Confessions

 
I meant to confess more often.  I don't.  
I take drags off other people's cigarettes, even though I ostensibly quit.
I took a sex test at thespark.com.  I have 15 future female partners and 7 male partners left in my life.  I want them all now.
I now have bangs.  Sorry, Dave.
Cervical cancer scares me more than I let on. 
  
I am working on making more fuckable friends.
I hate my boss as much as I hate my husband.  I love my boss more, though. 
  
I get the shakes if I go without a Jones Vanilla Cola too long.
I don't get much from prescription drugs.
  
I don't like the time dilation of pot.  Too flickery.  Tussin time dilation is much slinkier.

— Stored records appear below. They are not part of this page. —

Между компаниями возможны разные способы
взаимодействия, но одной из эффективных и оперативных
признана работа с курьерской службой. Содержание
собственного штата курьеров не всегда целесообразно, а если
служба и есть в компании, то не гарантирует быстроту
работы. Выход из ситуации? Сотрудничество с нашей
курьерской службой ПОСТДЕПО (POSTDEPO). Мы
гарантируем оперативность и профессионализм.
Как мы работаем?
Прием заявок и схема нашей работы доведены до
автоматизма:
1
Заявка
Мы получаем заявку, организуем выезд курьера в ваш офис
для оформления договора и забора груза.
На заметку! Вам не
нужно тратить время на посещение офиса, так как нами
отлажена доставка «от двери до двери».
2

I am such a horn dog.  Prolly comes of having a small clit.  Never satisfied, ya know?
  
I am a power mad, egotistical, arrogant asshole.  And I like it.
I do not own a single postage stamp.
 
I'm horribly insecure about my attractiveness to women.  In fact, they scare me shitless.
I have a lot of ambition.
The lesbian half of me is still a virgin..
I have been known to lust after people a decade younger than me.
My cats don't visit the vet often enough.  In fact, they've never been.
I'm flammably angry often.  My anger burns enormous numbers of calories.  It's why I don't weigh a ton.
  
I don't clean.  Therefore, I don't have company.  Ever.